● **Problem to work on**
In the records below, locate the line containing "De politie in", then output that line and all later lines exactly, through the last one.

Records contained in a dataset
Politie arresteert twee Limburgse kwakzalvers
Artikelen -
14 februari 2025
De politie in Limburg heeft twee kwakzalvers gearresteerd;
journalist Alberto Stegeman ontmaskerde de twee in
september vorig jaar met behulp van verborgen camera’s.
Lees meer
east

● **Task result**
De politie in Limburg heeft twee kwakzalvers gearresteerd;
journalist Alberto Stegeman ontmaskerde de twee in
september vorig jaar met behulp van verborgen camera’s.
Lees meer
east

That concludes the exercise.